Au bout de 16 jours je vais dans un petit hôtel voisin où une infirmière vient me voir et s’occupe de trouver quelqu’un pour mettre mon vélo en boite ainsi qu’une partie de mes bagages. J’abandonne ici même une multitude de chose afin de ne pas payer un excès de bagage trop important. Je parviens à négocier l’aide d’une personne avec fauteuil roulant lors de mes changements d’avion…cela va me sauver car j’aurais été totalement incapable de marcher et de stationner debout lors des enregistrements de bagages où contrôles divers de passeport.
Le voyage se passe mieux que je ne l’appréhendais. A Toulouse, je fonds en larmes en retrouvant une partie de ma famille, ayant l’impression qu’un cauchemar prend fin.
Certes cela est optimiste car si depuis l’Amour familial, les petits soins, les petites douceurs, de ceux que j’aime me sont une aide plus que précieuse, mon état est toujours très faible et divers problèmes postopératoires se font sentir. Mes analyses laissent apparaitre de nombreuses anomalies. Mais ma sœur de par sa douceur, son efficacité, sa disponibilité permanente malgré tout son travail, son Amour sans limite, m’est un soutien qui n’a pas de prix.
Les plusieurs centaines de témoignages d’affection, de soutien, d’encouragement que vous m’avez envoyé, en plus de me tirer de nombreuses larmes me sont également précieux et je suis certain que vous êtes loin d’imaginer la force de ceux-ci.
Pour l’instant je suis toujours incapable d’y répondre mais je vous assure que dans quelques semaines dès que mon état me le permettra je vous répondrai à tous, car chacune de vos pensées sont un soutien immense dans cette difficile épreuve.

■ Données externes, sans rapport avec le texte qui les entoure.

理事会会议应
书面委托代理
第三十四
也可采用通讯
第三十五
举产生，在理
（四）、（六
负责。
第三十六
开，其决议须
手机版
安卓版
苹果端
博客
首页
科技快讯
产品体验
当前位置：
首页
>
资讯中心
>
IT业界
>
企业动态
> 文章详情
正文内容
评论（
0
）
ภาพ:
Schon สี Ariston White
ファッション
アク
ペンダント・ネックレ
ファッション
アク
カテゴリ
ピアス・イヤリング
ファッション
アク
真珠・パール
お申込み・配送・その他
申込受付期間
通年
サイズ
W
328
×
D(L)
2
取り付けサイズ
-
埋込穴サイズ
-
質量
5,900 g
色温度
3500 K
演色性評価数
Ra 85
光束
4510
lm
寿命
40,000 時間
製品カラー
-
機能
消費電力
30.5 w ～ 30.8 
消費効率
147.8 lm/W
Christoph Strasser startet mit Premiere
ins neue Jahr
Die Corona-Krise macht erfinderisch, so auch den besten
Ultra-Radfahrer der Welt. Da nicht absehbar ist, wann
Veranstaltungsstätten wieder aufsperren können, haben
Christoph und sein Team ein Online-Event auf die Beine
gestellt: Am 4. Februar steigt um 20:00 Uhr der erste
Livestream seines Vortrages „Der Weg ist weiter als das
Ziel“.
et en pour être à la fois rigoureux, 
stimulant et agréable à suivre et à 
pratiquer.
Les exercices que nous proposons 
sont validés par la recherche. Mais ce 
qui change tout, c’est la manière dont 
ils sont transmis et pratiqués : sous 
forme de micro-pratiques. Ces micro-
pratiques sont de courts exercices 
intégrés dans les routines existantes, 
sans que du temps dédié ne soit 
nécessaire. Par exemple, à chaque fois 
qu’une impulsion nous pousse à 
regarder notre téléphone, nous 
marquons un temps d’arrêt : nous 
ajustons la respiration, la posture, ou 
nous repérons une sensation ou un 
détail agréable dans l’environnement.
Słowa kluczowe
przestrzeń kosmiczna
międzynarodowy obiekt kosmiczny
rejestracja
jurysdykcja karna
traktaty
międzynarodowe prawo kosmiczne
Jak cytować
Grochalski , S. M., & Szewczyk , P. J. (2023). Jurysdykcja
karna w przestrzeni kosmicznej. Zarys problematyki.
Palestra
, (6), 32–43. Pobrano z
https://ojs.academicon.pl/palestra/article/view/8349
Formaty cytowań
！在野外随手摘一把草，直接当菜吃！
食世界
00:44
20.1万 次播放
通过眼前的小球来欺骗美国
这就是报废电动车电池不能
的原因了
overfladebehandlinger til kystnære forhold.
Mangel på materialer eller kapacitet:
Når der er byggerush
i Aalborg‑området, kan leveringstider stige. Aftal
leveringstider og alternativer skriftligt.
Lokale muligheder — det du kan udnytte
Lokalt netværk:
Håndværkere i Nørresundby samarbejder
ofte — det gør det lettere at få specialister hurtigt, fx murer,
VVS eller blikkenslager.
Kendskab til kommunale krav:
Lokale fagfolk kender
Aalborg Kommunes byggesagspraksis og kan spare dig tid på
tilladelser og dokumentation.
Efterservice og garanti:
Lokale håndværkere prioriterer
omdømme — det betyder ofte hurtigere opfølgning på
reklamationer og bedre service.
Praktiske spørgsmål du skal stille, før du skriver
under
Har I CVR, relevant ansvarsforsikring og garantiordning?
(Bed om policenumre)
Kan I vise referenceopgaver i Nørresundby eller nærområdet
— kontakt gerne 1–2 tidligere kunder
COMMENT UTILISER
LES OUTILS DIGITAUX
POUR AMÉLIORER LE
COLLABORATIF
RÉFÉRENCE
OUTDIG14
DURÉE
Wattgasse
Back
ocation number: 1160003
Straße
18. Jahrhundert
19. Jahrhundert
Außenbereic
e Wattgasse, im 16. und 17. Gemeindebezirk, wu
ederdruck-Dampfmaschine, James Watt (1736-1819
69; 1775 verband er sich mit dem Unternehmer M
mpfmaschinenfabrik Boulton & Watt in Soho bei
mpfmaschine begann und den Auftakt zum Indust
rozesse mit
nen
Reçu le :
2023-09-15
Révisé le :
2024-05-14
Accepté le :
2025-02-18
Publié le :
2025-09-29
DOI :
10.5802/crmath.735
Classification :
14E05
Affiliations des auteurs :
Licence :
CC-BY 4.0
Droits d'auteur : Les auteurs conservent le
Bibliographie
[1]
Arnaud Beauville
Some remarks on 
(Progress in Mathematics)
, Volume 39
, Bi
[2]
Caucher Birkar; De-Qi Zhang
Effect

Pour l’instant mon programme va être constitué d’analyses, et de beaucoup de repos. Je tenais à vous donner un peu plus de détails sur ce qui m’est arrivé mais à présent je me sens déjà épuisé et vais sur ce me reposer, bercé par la douceur et la gentillesse de tous vos messages…Merci, Merci beaucoup à vous tous et à bientôt j’espère pour vous répondre comme vous le méritez.